The New USP

Paul Simister, a UK business strategy coach suggested that the Unique Selling Proposition for brands is all but dead. It should be replaced by the USP (Unique Story Proposition). I completely agree. Paul suggests thinking about a new USP that...

 Stories, background and context are what distinguish brands today, not some sales-related point of differentiation. Differentiation is like an arms race with never ending challenges to add more features. Just think of the toothpaste category

“Our toothpaste will whiten your teeth, refresh your breath, heals your gums, relax your wavy hair and increase your Twitter following”

Markets aren’t what they once were when Rosser Reeve conceived the USP in the 1940’s. Channels are fragmented. Brands proliferate. Selling has changed in dramatic ways and consumers learn about products through new platforms and from their own communities not solely from advertising. 

The power has shifted and my friend's recommendation to try a new wine or running shoe carries far more influence than an ad. Brands must align and can’t just hit me over the head over and over and over again with messages that interrupt me without my permission.

In the 1990’s P&G developed a USP for Pampers that they were the driest diaper of all the choices. Over time, consumers became emotionally connected to Huggies and challenged Pampers. As Bernadette Jiwa, an Australian marketing thought leader describes, the consumer doesn’t want different, they want difference. 

The distinction is important. 

The consumer falls in love with products that make a difference in their lives not because of a product’s features.
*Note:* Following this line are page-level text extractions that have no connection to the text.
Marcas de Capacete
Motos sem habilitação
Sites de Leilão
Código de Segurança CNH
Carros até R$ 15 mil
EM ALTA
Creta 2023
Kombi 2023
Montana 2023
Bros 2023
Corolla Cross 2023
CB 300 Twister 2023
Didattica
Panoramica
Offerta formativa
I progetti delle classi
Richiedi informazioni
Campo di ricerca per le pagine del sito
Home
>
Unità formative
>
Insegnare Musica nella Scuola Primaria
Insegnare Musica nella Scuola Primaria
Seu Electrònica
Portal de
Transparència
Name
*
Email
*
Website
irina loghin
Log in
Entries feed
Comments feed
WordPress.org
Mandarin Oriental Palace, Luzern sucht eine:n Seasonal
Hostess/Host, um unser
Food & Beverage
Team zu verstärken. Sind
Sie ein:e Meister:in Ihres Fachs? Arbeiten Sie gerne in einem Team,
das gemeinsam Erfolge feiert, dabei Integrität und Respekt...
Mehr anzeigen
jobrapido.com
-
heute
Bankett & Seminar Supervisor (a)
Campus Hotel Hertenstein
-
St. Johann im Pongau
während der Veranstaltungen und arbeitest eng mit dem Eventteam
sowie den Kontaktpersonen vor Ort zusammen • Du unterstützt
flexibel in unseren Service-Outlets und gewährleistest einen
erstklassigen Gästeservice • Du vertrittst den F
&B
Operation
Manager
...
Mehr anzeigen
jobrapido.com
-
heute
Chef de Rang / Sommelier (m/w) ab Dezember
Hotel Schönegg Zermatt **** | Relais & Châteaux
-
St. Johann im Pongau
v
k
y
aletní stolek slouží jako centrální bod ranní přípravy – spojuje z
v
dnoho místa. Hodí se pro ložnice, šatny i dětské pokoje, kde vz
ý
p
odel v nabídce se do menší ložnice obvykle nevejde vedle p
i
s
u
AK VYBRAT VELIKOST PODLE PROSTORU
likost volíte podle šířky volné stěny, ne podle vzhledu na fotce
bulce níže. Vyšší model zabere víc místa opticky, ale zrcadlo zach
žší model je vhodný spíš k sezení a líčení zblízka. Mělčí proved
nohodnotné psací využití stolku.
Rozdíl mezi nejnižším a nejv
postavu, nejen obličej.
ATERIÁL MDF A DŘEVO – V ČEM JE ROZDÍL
A unique story is vital to a brand’s health. It helps to embed the benefits of building a relationship with a consumer in ways that advertising just can’t match. Sharing within your community turns GRP’s (Gross Rating Points) on its head. 

Can you imagine the ALS Ice Bucket Challenge as an advertisement working versus what happened on social media as friends challenged friends? It was the shareable story that motivated millions to donate and dunk themselves - not a paid advertisement. 

What is your Unique Story Proposition?

How is it different from your competitors?

Is it authentic to your company’s values?

Is everyone in your organization telling the same story in their own voice?

Where does the storytelling happen? 

What time of day is best for sharing your story? 

Does it align with the needs of the community you serve?

Who is telling your story – your customers or your ad agency?